Summary: missed vectorization due to too strict peeling-for-alignment policy
Product: gcc Reporter: Dorit Naishlos <dorit>
Component: tree-optimizationAssignee: Not yet assigned to anyone <unassigned>
Status: UNCONFIRMED ---    
Severity: normal CC: fang, gcc-bugs, ramana.radhakrishnan
Priority: P3    
Version: 4.3.0   
Target Milestone: ---   
Host: Target:
Build: Known to work:
Known to fail: Last reconfirmed:
Bug Depends on:    
Bug Blocks: 53947    

Description Dorit Naishlos 2007-05-16 09:50:57 UTC
The vectorizer is too restricted in the way it decides by how many iterations to peel a loop in order to align a certain memory reference in a loop.

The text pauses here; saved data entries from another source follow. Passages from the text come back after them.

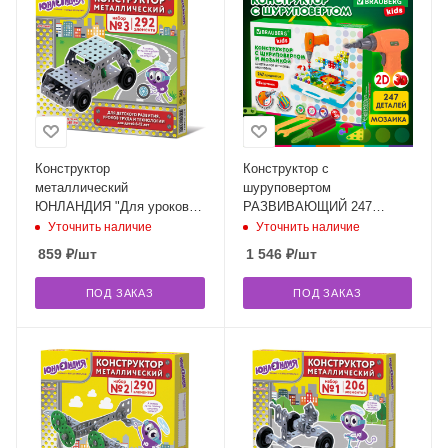
Конструктор
Конструктор с
металлический
шуруповертом
ЮНЛАНДИЯ "Для уроков
РАЗВИВАЮЩИЙ 247
труда №3", развивающий,
деталей, BRAUBERG KIDS,
Уточнить наличие
Уточнить наличие
292 элемента, 104681
665204
859
₽
/шт
1 546
₽
/шт
ПОД ЗАКАЗ
ПОД ЗАКАЗ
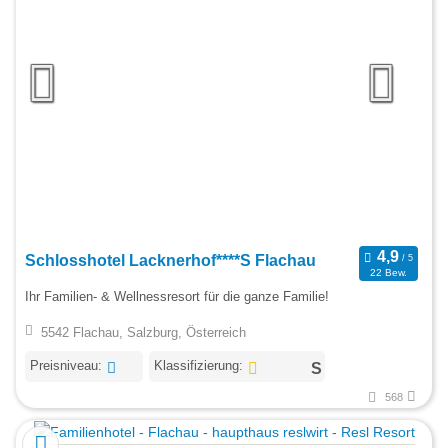
Schlosshotel Lacknerhof****S Flachau
22 Bew.
Ihr Familien- & Wellnessresort für die ganze Familie!
5542 Flachau, Salzburg, Österreich
Preisniveau:
Klassifizierung:
568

It considers only the first (potentially) misaligned store it encounters in the loop. For this reason the testcases vect-multitypes-1.c, vect-multitypes-4.c and vect-iv-4.c don't get vectorized. For example (using Vector Size of 16 bytes), in vect-multitypes-1.c we have:

short sa[N], sb[N];
int ia[N], ib[N];  
for (i = 0; i < n; i++) {
      ia[i+3] = ib[i];
      sa[i+3] = sb[i];
}

The current peeling-for-alignment scheme will consider the 'ia[i+3]' access for peeling, and therefore will examine the option of using a peeling factor = (4-3)%4 = 1. This will not align the access 'sa[i+3]', for which we need to peel 5 iterations. As a result the loop doesn't get vectorized (cause we currently can't handle misaligned stores unless we align them by peeling). However, if we had considered the 'sa[i+3]' access as well for peeling, we would have examined the option of using a peeling factor = (8-3)%8 = 5, which would align both accesses, and would allow us to vectorize the loop. So the vectorizer needs to be extended to consider more peeling factors, and not just one.